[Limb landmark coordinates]
########################################
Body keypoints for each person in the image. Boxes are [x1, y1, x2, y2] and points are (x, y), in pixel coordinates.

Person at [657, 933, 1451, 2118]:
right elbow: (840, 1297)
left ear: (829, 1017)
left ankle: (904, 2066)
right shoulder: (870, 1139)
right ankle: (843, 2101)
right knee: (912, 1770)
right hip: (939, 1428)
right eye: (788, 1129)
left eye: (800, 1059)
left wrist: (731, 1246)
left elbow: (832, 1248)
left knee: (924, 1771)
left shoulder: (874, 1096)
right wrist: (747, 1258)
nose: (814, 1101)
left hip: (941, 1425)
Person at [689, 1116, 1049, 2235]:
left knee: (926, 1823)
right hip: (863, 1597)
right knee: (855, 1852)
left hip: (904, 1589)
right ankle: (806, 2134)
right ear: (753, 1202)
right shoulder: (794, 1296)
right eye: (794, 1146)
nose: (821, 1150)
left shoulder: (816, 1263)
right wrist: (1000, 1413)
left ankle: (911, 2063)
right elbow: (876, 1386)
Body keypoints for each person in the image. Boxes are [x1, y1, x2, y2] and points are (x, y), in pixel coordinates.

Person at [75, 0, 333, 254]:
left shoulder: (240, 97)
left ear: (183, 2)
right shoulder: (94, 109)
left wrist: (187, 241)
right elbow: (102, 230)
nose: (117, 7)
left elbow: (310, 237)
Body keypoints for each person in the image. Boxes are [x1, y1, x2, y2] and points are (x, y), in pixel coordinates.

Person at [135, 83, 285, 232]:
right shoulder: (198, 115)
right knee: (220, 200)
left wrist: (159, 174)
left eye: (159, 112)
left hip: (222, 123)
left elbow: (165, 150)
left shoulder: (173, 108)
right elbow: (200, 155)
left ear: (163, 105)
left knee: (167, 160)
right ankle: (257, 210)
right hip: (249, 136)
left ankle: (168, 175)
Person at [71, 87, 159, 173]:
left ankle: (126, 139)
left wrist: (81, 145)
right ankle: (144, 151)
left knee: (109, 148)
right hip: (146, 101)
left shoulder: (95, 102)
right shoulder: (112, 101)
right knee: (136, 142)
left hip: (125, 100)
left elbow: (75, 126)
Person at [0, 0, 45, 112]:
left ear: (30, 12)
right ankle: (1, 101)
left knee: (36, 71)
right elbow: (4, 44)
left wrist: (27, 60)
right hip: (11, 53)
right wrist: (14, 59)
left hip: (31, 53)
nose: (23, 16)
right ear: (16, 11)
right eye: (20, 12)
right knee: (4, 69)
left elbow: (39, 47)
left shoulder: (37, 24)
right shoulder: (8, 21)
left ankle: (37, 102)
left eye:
########################################
§ **BRIEF**
Give every entry back exactly as it was written above.

§ **ANSWER**
Body keypoints for each person in the image. Boxes are [x1, y1, x2, y2] and points are (x, y), in pixel coordinates.

Person at [657, 933, 1451, 2118]:
right elbow: (840, 1297)
left ear: (829, 1017)
left ankle: (904, 2066)
right shoulder: (870, 1139)
right ankle: (843, 2101)
right knee: (912, 1770)
right hip: (939, 1428)
right eye: (788, 1129)
left eye: (800, 1059)
left wrist: (731, 1246)
left elbow: (832, 1248)
left knee: (924, 1771)
left shoulder: (874, 1096)
right wrist: (747, 1258)
nose: (814, 1101)
left hip: (941, 1425)
Person at [689, 1116, 1049, 2235]:
left knee: (926, 1823)
right hip: (863, 1597)
right knee: (855, 1852)
left hip: (904, 1589)
right ankle: (806, 2134)
right ear: (753, 1202)
right shoulder: (794, 1296)
right eye: (794, 1146)
nose: (821, 1150)
left shoulder: (816, 1263)
right wrist: (1000, 1413)
left ankle: (911, 2063)
right elbow: (876, 1386)
Body keypoints for each person in the image. Boxes are [x1, y1, x2, y2] and points are (x, y), in pixel coordinates.

Person at [75, 0, 333, 254]:
left shoulder: (240, 97)
left ear: (183, 2)
right shoulder: (94, 109)
left wrist: (187, 241)
right elbow: (102, 230)
nose: (117, 7)
left elbow: (310, 237)
Body keypoints for each person in the image. Boxes are [x1, y1, x2, y2] and points are (x, y), in pixel coordinates.

Person at [135, 83, 285, 232]:
right shoulder: (198, 115)
right knee: (220, 200)
left wrist: (159, 174)
left eye: (159, 112)
left hip: (222, 123)
left elbow: (165, 150)
left shoulder: (173, 108)
right elbow: (200, 155)
left ear: (163, 105)
left knee: (167, 160)
right ankle: (257, 210)
right hip: (249, 136)
left ankle: (168, 175)
Person at [71, 87, 159, 173]:
left ankle: (126, 139)
left wrist: (81, 145)
right ankle: (144, 151)
left knee: (109, 148)
right hip: (146, 101)
left shoulder: (95, 102)
right shoulder: (112, 101)
right knee: (136, 142)
left hip: (125, 100)
left elbow: (75, 126)
Person at [0, 0, 45, 112]:
left ear: (30, 12)
right ankle: (1, 101)
left knee: (36, 71)
right elbow: (4, 44)
left wrist: (27, 60)
right hip: (11, 53)
right wrist: (14, 59)
left hip: (31, 53)
nose: (23, 16)
right ear: (16, 11)
right eye: (20, 12)
right knee: (4, 69)
left elbow: (39, 47)
left shoulder: (37, 24)
right shoulder: (8, 21)
left ankle: (37, 102)
left eye:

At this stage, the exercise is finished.